Introduction

  • Pi-Apps is written in bash. This is a scripting language for Linux, with origins in the 80s. Bash is not a compiled language like C, it's an interpreted language, similar to Python and Windows .bat files.
    Bash serves a different purpose than a compiled language: orchestrating OS-level events and prioritizing programming-time over execution-time. It is system-dependent and architecture-dependent.
    You probably interact with bash without even realizing it! Nearly all Linux distributions today use a bash terminal. If you have ever opened a terminal, you have interacted with bash.
  • Pi-Apps is comprised of bash scripts. These are text files that are filled with bash commands. To illustrate this, you can often open a bash script, copy the contents, and paste it into a bash terminal. And it will work exactly the same as if you executed the file! In fact, if Pi-Apps was reorganized into a single standalone bash script, you could copy and paste the entire thing into a terminal and have a working app store!
  • If Pi-Apps is only bash scripts, how does it display a GUI? (graphical user interface) Good question. When Pi-Apps was just a concept, I knew that bash was the obvious choice for installing apps. And that makes sense: if you normally install an application by running commands in a bash-terminal, it only makes sense to use a bash-script.

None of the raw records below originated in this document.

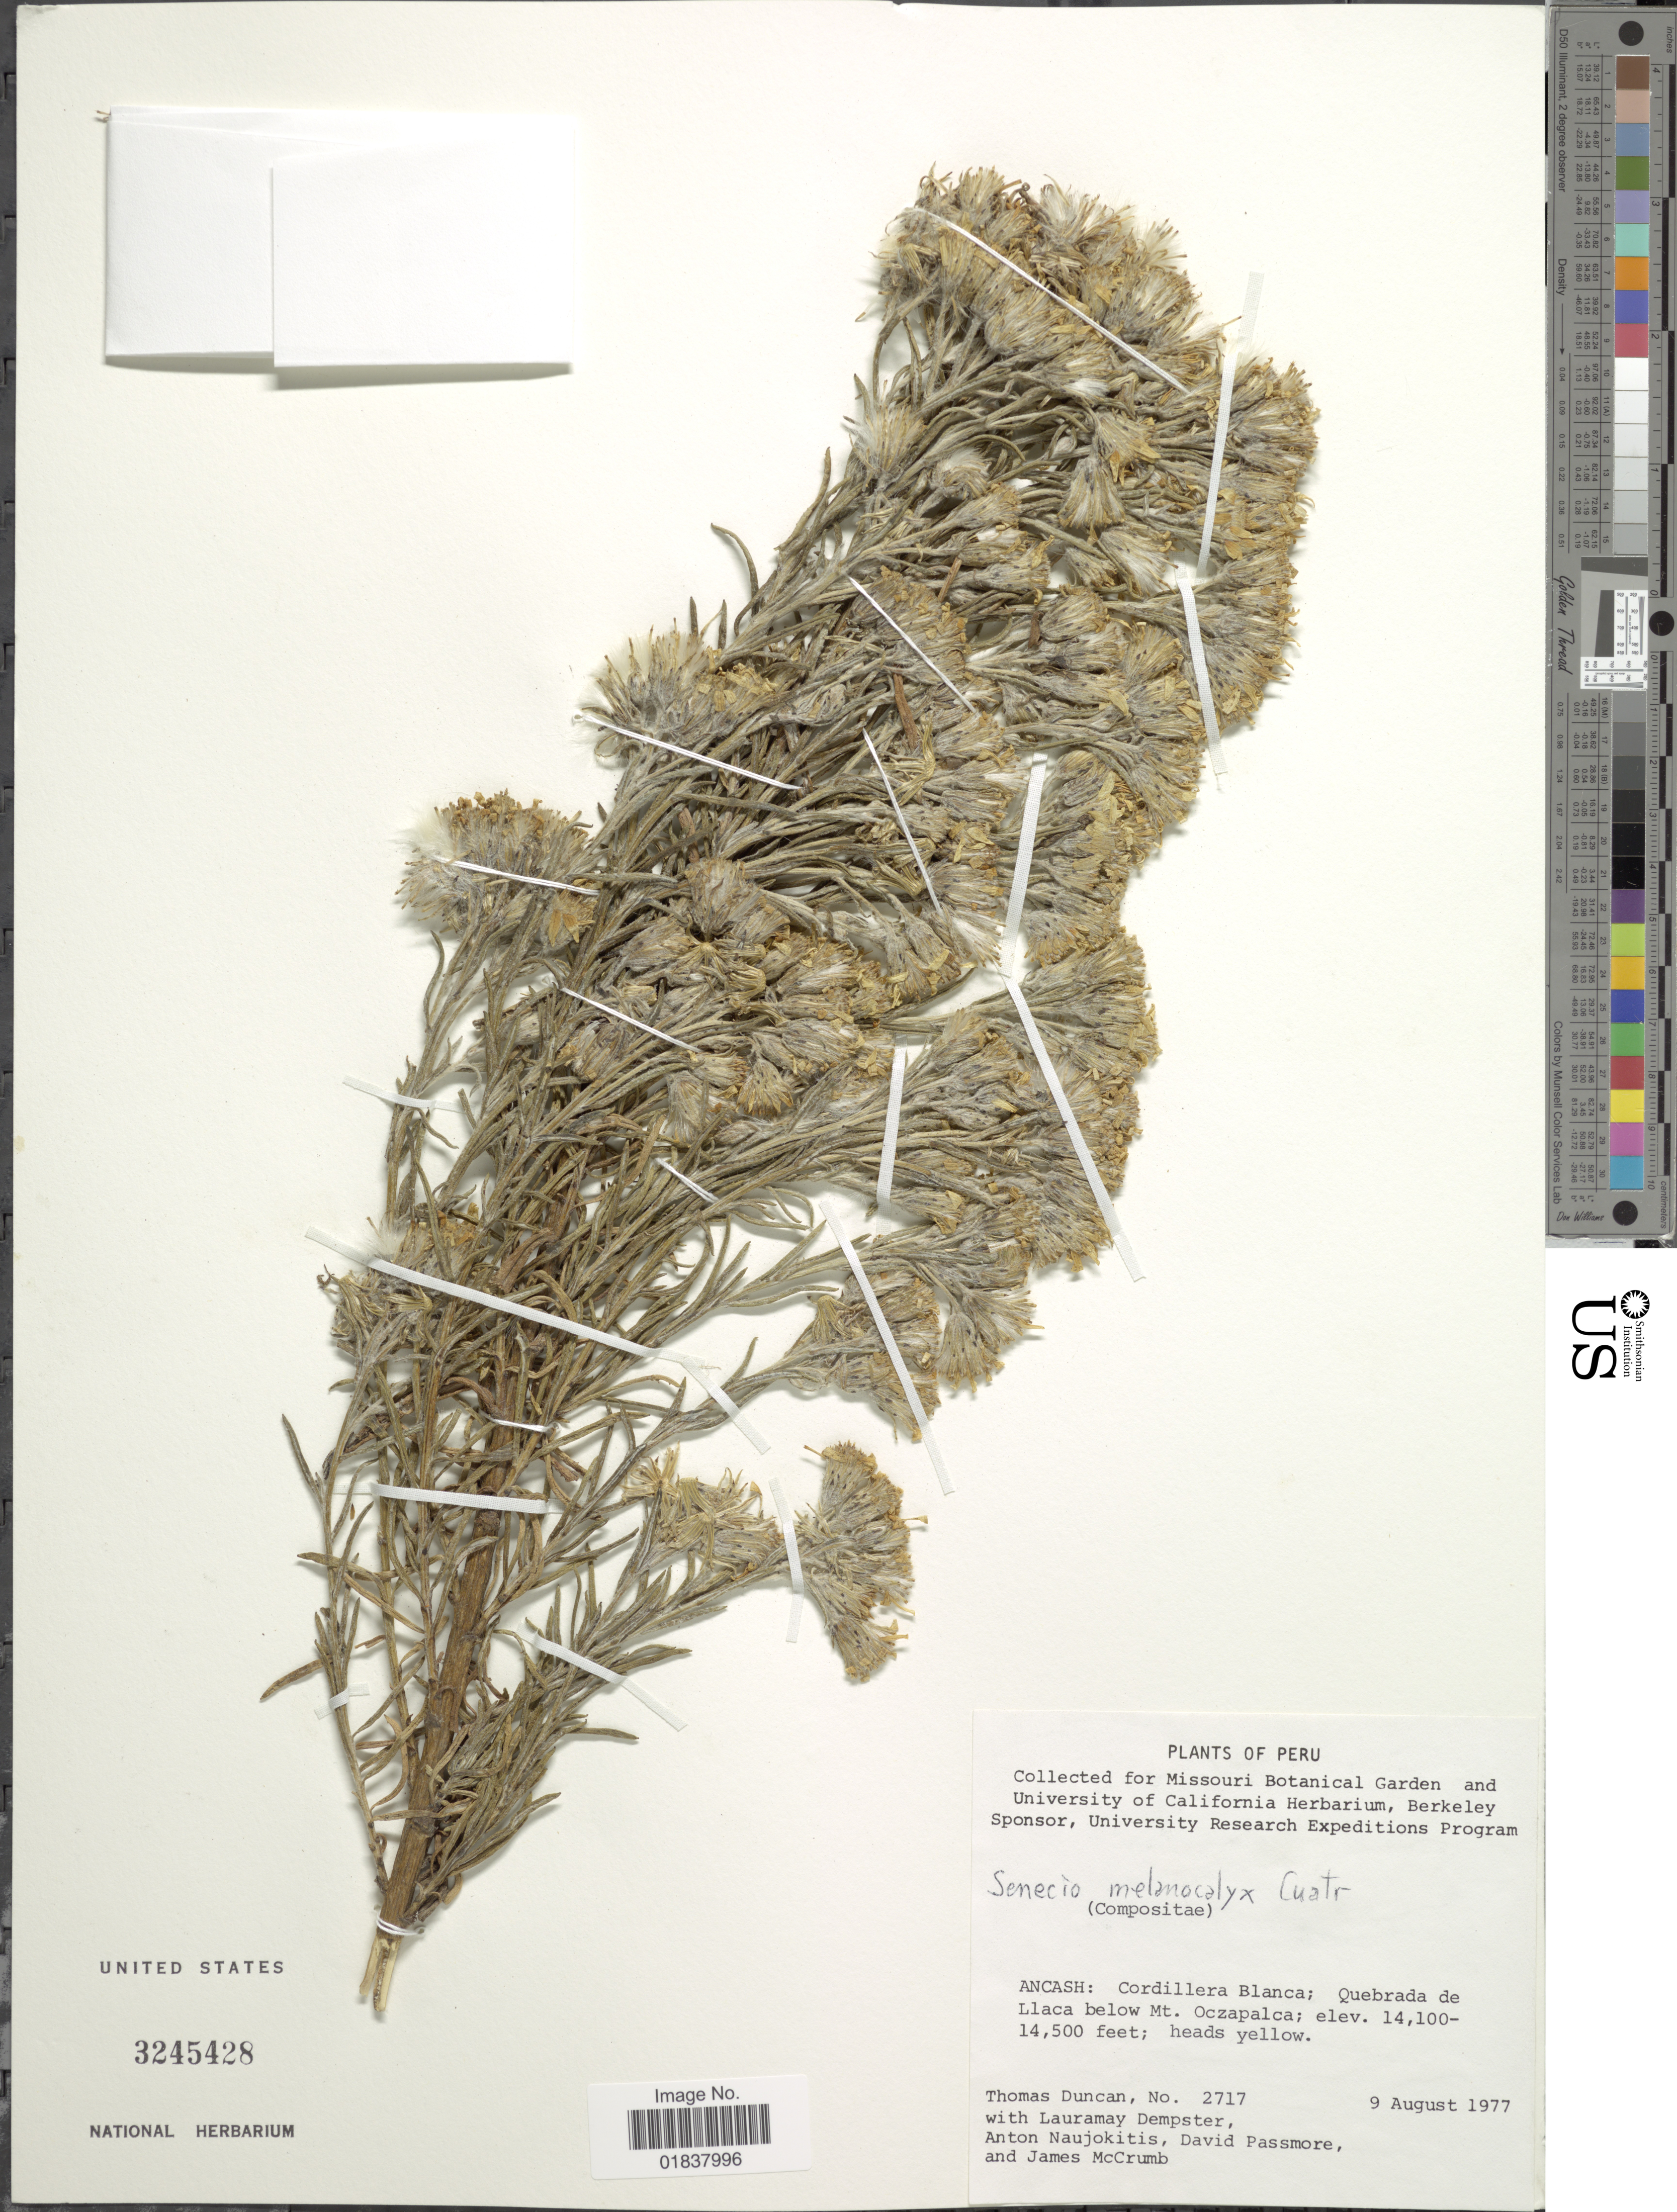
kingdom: Plantae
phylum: Tracheophyta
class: Magnoliopsida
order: Asterales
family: Asteraceae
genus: Senecio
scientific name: Senecio melanocalyx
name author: Cuatrec.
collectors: T. Duncan, L. T. Dempster, A. Naujokitis, d. Passmore & J. McCrumb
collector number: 2717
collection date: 1977-08-09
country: Peru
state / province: Ancash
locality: Cordillera Blanca, Quebrada de Llaca below Mt. Oczapalca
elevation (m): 4298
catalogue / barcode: US 3245428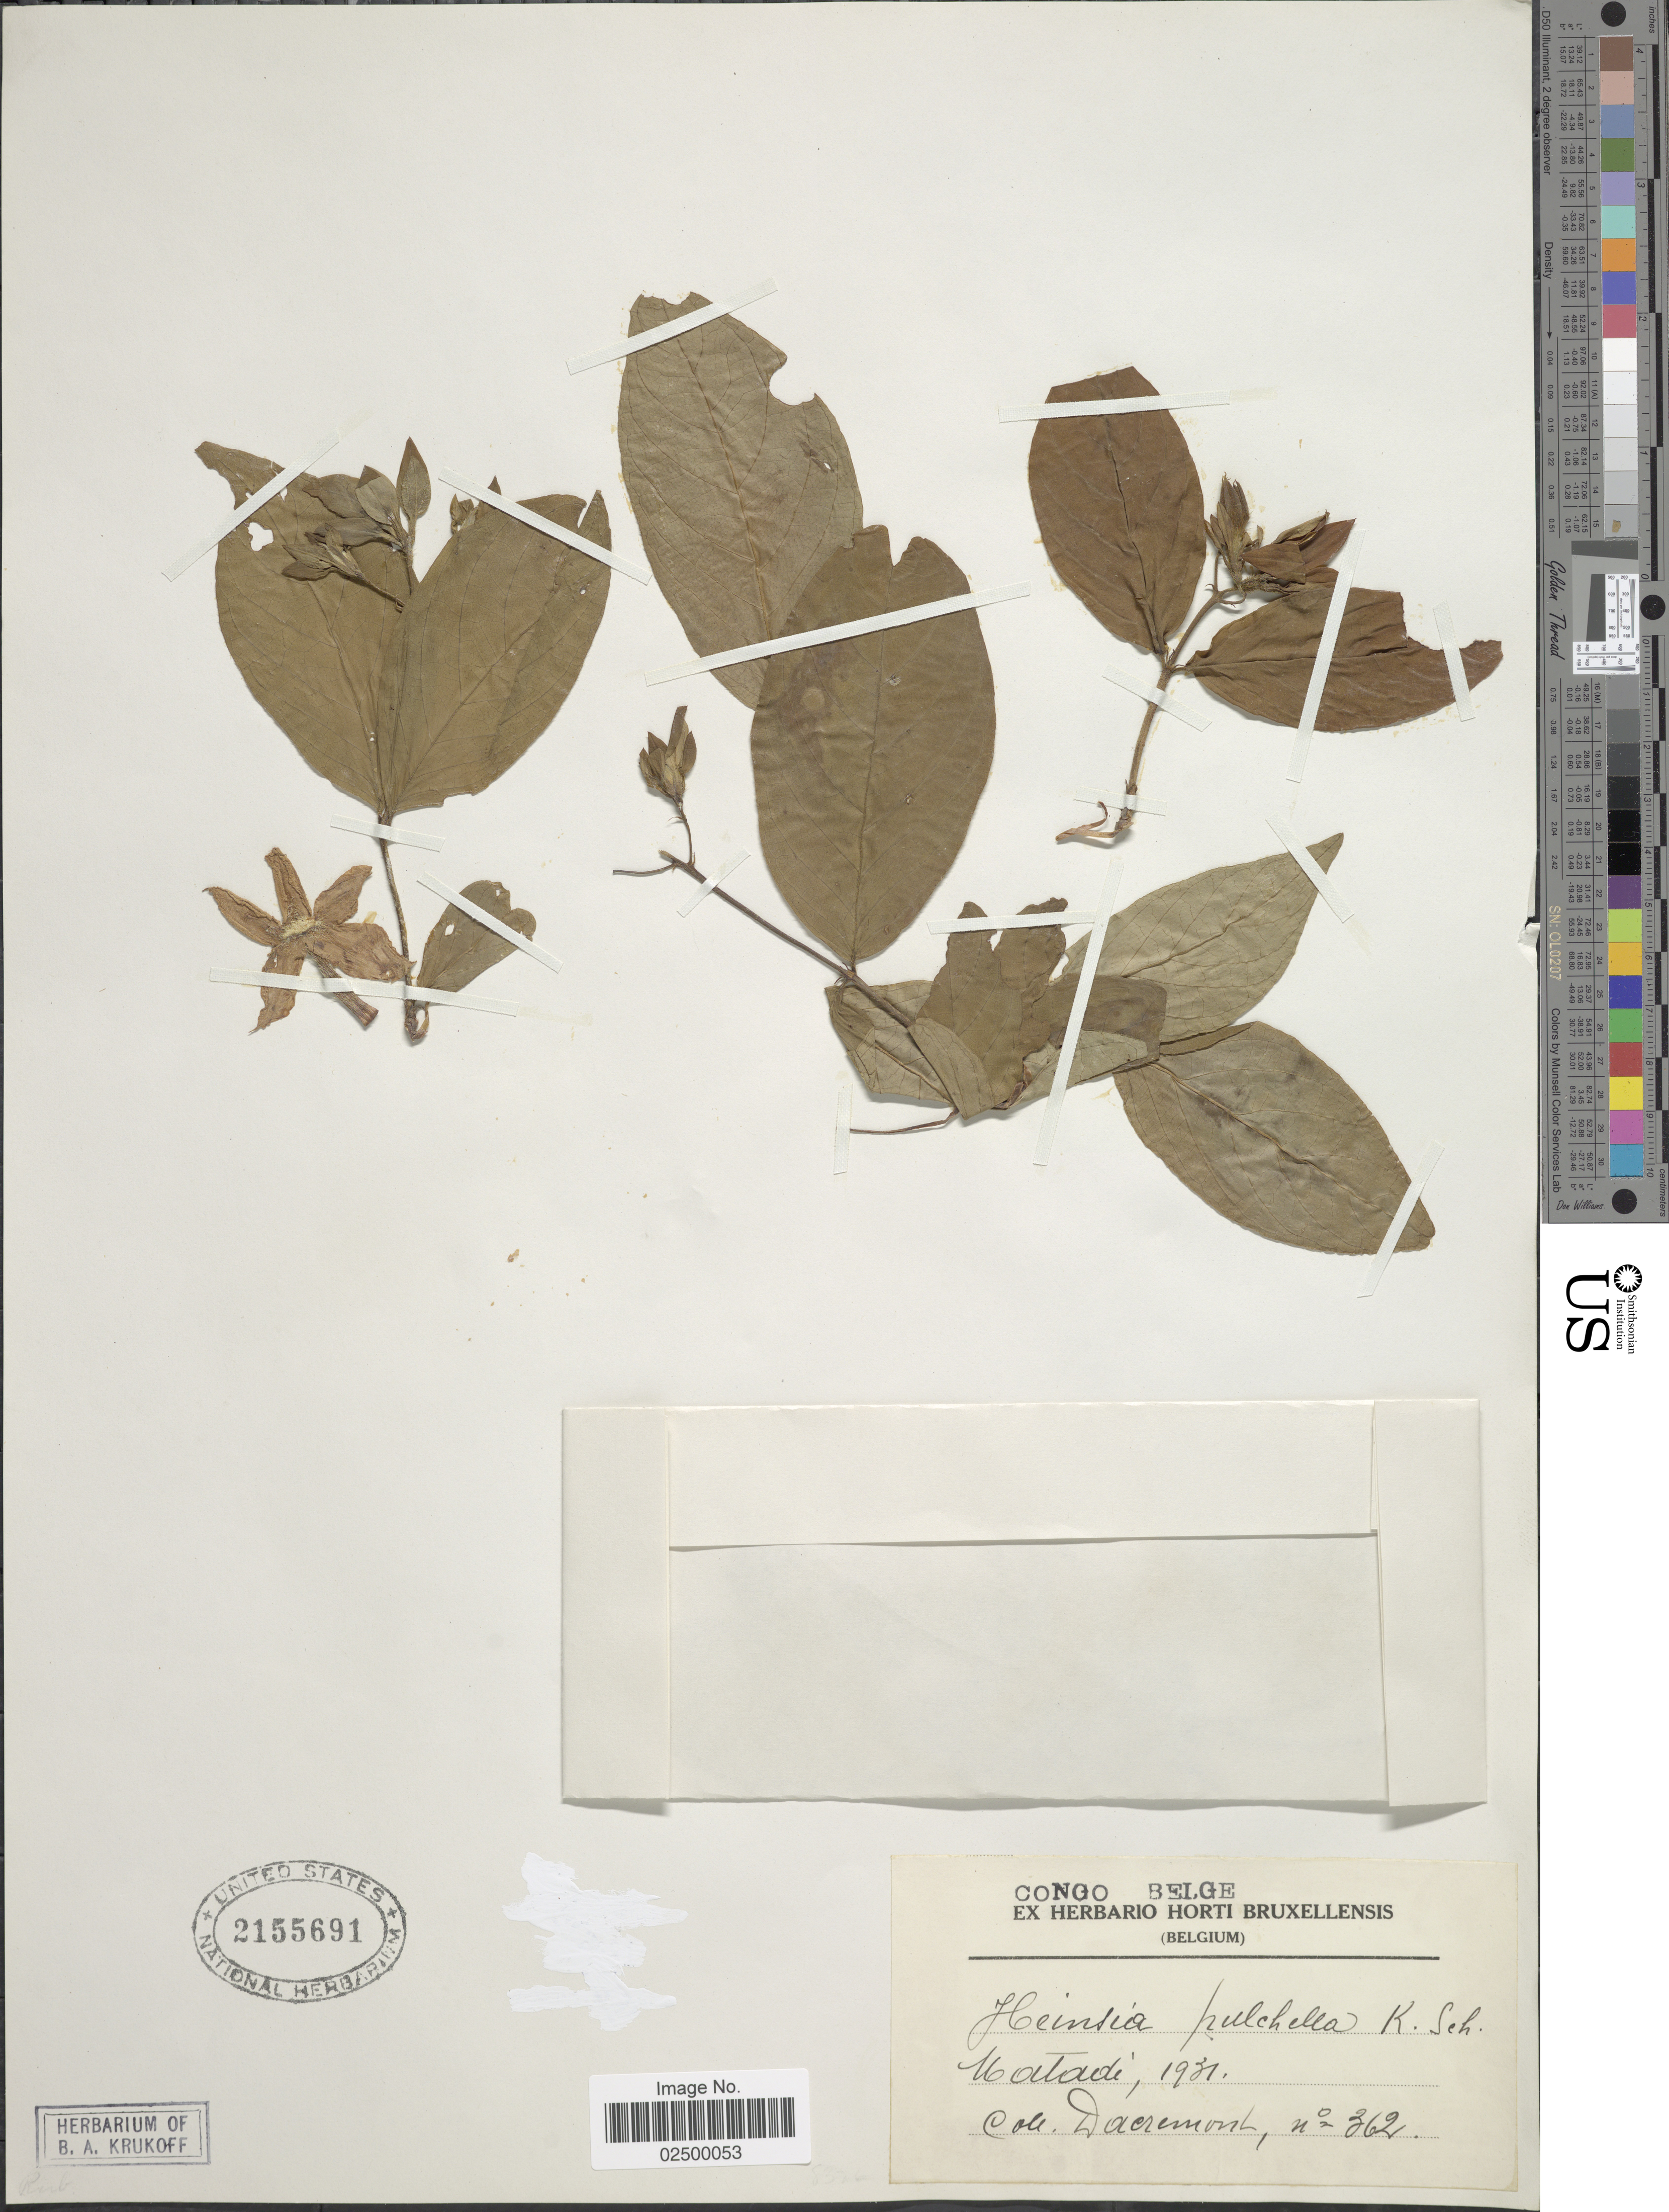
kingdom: Plantae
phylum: Tracheophyta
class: Magnoliopsida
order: Gentianales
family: Rubiaceae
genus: Heinsia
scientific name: Heinsia pulchella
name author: K. Schum.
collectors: -. Dacremont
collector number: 362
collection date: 1931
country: Congo, Democratic Republic of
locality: Matadi, Congo Belge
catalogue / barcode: US 2155691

    Bash was the best choice for installing apps, but what about the GUI? Most GUIs are made in C, C++, Python or JavaScript with GTK, Qt, or Electron. These were workable options, but for long-term maintainability and convenience I wanted to only use one language for the whole thing. Someone suggested zenity - a simple dialog program meant for bash scripts. I tried it, but was soon frustrated by its limitations. Then I discovered yad - an improved version of zenity with many more options. Pi-Apps uses yad for everything.